▸ **Exercise a**
Could you change the passage on Christianity and UFOs from "Scripture tells us" down to "knowledge and understanding.", putting "embodiment" wherever "incarnation" appears?

▸ **Document**
Congress wants the military to be much more transparent as to what is happening and what they are doing. The fact that many of the incidents are brief itself raises questions, including the possibility that whatever lies behind the UFO incidents is intelligent and is actively seeking to hide itself from detection. Nonetheless, it is important to reiterate, what has been observed does not indicate the origin of the UFOs needs to be extra-terrestrial in origin, though, as many would also indicate, this does not mean such a source for their activity has been ruled out. We do not know what we are dealing with, and that is why more research needs to be done. While some speculate that the odds are extremely low that non-terrestrial life would ever visit us on the Earth, those working out such odds are basing their analysis on an extremely limited understanding of the universe, and so they could be using many false assumptions to form their equations.  Of course, we should be cautious, and not speculate based upon the most extravagant claims, suggesting that UFOs clearly are non-terrestrial in origin, because that would be an extraordinary claim, and extraordinary claims require extraordinary evidence. Unless there is something being hidden from us, right now, all we have is speculation.

From a Christian perspective, we cannot rule out the possibility that we are dealing with extra-terrestrial life. While some Christians deny such life exists, they do so mostly with the assumption that Scripture would tell us if such life existed; that argument, however, is merely an argument from silence.  There is much which we have learned about the universe which Scripture has not directly referenced, and that is not surprising, since Scripture was not written to give us a complete, all-encompassing understanding of what exists. Its purpose is to teach us about our place in the universe, our relationship with God, and the way God, out of love, works for us (and also for the rest of creation). Another reason why some deny other intelligent forms of life would exist in the universe is because of their understanding of the incarnation and what they think was achieved by it. They suggest God became human so that only for the sake of humanity. That ignores the way Scripture suggests God is at work in Christ to save and perfect all creation:

In him we have redemption through his blood, the forgiveness of our trespasses, according to the riches of his grace which he lavished upon us. For he has made known to us in all wisdom and insight the mystery of his will, according to his purpose which he set forth in Christ  as a plan for the fulness of time, to unite all things in him, things in heaven and things on earth (Eph. 1:7 – 10 RSV).

Scripture tells us that the incarnation took place so that he Logos could reconcile all things with God:

For in him all the fulness of God was pleased to dwell,  and through him to reconcile to himself all things, whether on earth or in heaven, making peace by the blood of his cross (Col. 1:19-20 RSV).

Christian tradition has long explored the cosmic significance of the incarnation. If there are forms of life in the universe which we do not know, God knows of them, and has a place for them in the midst of Christ’s cosmic accomplishments. Of course, this does not mean God cannot and will not engage them in other ways, ways which we do not yet know, for it is clear, God, and the acts of God, transcend our knowledge and understanding.

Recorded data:
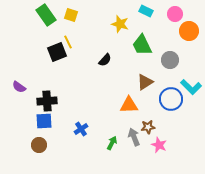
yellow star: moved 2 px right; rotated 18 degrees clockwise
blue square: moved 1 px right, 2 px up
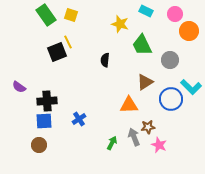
black semicircle: rotated 144 degrees clockwise
blue cross: moved 2 px left, 10 px up
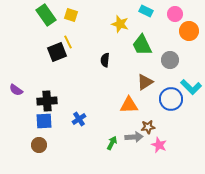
purple semicircle: moved 3 px left, 3 px down
gray arrow: rotated 108 degrees clockwise
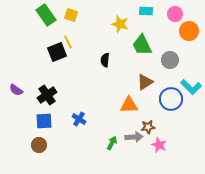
cyan rectangle: rotated 24 degrees counterclockwise
black cross: moved 6 px up; rotated 30 degrees counterclockwise
blue cross: rotated 24 degrees counterclockwise
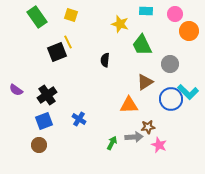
green rectangle: moved 9 px left, 2 px down
gray circle: moved 4 px down
cyan L-shape: moved 3 px left, 5 px down
blue square: rotated 18 degrees counterclockwise
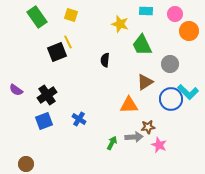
brown circle: moved 13 px left, 19 px down
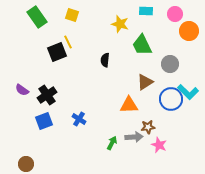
yellow square: moved 1 px right
purple semicircle: moved 6 px right
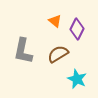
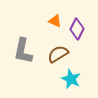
orange triangle: rotated 16 degrees counterclockwise
cyan star: moved 6 px left
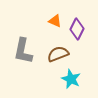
brown semicircle: rotated 10 degrees clockwise
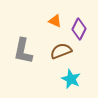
purple diamond: moved 2 px right
brown semicircle: moved 3 px right, 3 px up
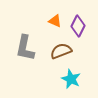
purple diamond: moved 1 px left, 3 px up
gray L-shape: moved 2 px right, 3 px up
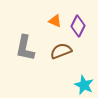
cyan star: moved 13 px right, 6 px down
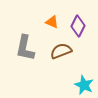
orange triangle: moved 3 px left, 1 px down
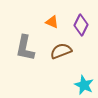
purple diamond: moved 3 px right, 1 px up
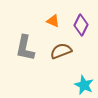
orange triangle: moved 1 px right, 1 px up
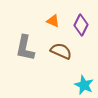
brown semicircle: rotated 45 degrees clockwise
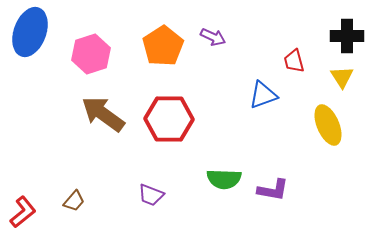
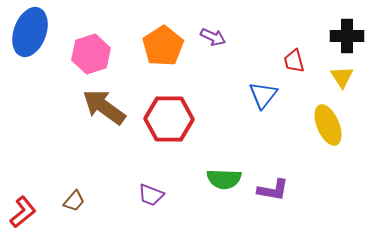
blue triangle: rotated 32 degrees counterclockwise
brown arrow: moved 1 px right, 7 px up
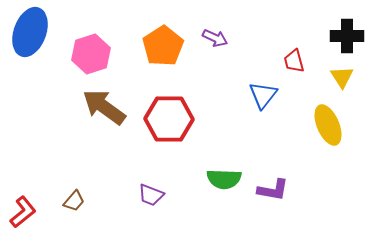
purple arrow: moved 2 px right, 1 px down
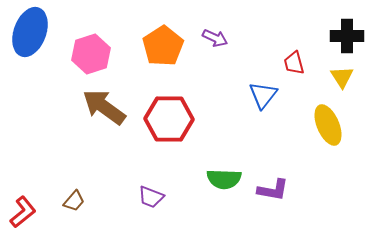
red trapezoid: moved 2 px down
purple trapezoid: moved 2 px down
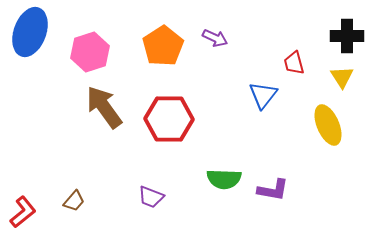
pink hexagon: moved 1 px left, 2 px up
brown arrow: rotated 18 degrees clockwise
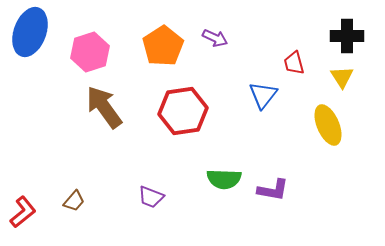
red hexagon: moved 14 px right, 8 px up; rotated 9 degrees counterclockwise
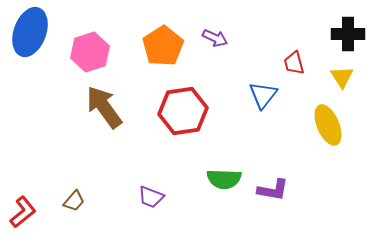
black cross: moved 1 px right, 2 px up
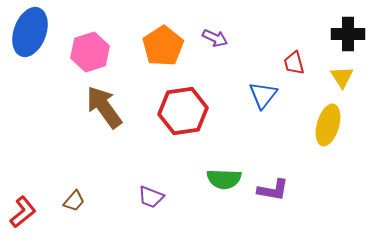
yellow ellipse: rotated 39 degrees clockwise
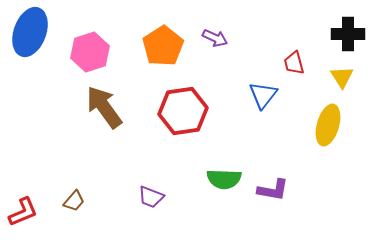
red L-shape: rotated 16 degrees clockwise
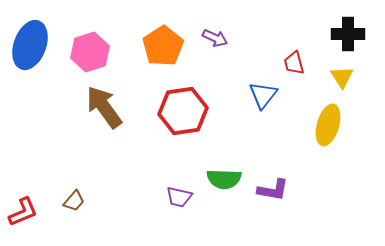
blue ellipse: moved 13 px down
purple trapezoid: moved 28 px right; rotated 8 degrees counterclockwise
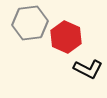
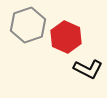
gray hexagon: moved 2 px left, 2 px down; rotated 12 degrees counterclockwise
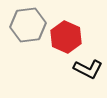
gray hexagon: rotated 12 degrees clockwise
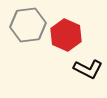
red hexagon: moved 2 px up
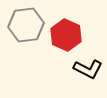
gray hexagon: moved 2 px left
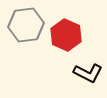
black L-shape: moved 4 px down
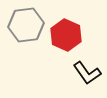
black L-shape: moved 1 px left; rotated 28 degrees clockwise
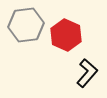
black L-shape: rotated 104 degrees counterclockwise
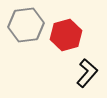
red hexagon: rotated 20 degrees clockwise
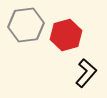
black L-shape: moved 1 px left
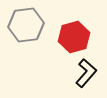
red hexagon: moved 8 px right, 2 px down
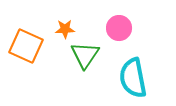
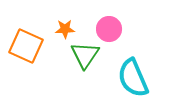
pink circle: moved 10 px left, 1 px down
cyan semicircle: rotated 12 degrees counterclockwise
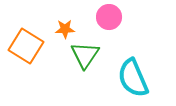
pink circle: moved 12 px up
orange square: rotated 8 degrees clockwise
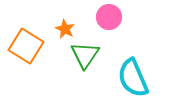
orange star: rotated 30 degrees clockwise
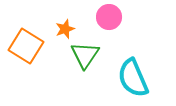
orange star: rotated 24 degrees clockwise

▸ **Exercise b**
Can you give back, exactly as they stand, the lines of the listing from the one containing "purple semicircle: moved 3 px left, 3 px down" down to the one containing "black cross: moved 1 px right, 2 px up", both included, with the picture lines omitted?

▸ **Exercise solution a**
Scripture tells us that the embodiment took place so that he Logos could reconcile all things with God:

For in him all the fulness of God was pleased to dwell,  and through him to reconcile to himself all things, whether on earth or in heaven, making peace by the blood of his cross (Col. 1:19-20 RSV).

Christian tradition has long explored the cosmic significance of the embodiment. If there are forms of life in the universe which we do not know, God knows of them, and has a place for them in the midst of Christ’s cosmic accomplishments. Of course, this does not mean God cannot and will not engage them in other ways, ways which we do not yet know, for it is clear, God, and the acts of God, transcend our knowledge and understanding.

▸ **Exercise solution b**
purple semicircle: moved 3 px left, 3 px down
gray arrow: rotated 108 degrees clockwise
cyan rectangle: rotated 24 degrees counterclockwise
black cross: moved 6 px up; rotated 30 degrees counterclockwise
blue cross: rotated 24 degrees counterclockwise
green rectangle: moved 9 px left, 2 px down
gray circle: moved 4 px down
cyan L-shape: moved 3 px left, 5 px down
blue square: rotated 18 degrees counterclockwise
brown circle: moved 13 px left, 19 px down
yellow square: moved 1 px right
purple semicircle: moved 6 px right
orange triangle: rotated 16 degrees counterclockwise
cyan star: moved 6 px left
brown semicircle: rotated 10 degrees clockwise
purple diamond: moved 2 px right
brown semicircle: moved 3 px right, 3 px up
purple diamond: moved 1 px left, 3 px up
gray L-shape: moved 2 px right, 3 px up
cyan star: moved 13 px right, 6 px down
orange triangle: moved 3 px left, 1 px down
purple diamond: moved 3 px right, 1 px up
orange triangle: moved 1 px right, 1 px up
brown semicircle: rotated 45 degrees clockwise
blue triangle: rotated 32 degrees counterclockwise
brown arrow: moved 1 px right, 7 px up
purple arrow: moved 2 px right, 1 px down
red trapezoid: moved 2 px down
purple trapezoid: moved 2 px down
pink hexagon: moved 1 px left, 2 px up
brown arrow: rotated 18 degrees clockwise
red hexagon: moved 14 px right, 8 px up; rotated 9 degrees counterclockwise
black cross: moved 1 px right, 2 px up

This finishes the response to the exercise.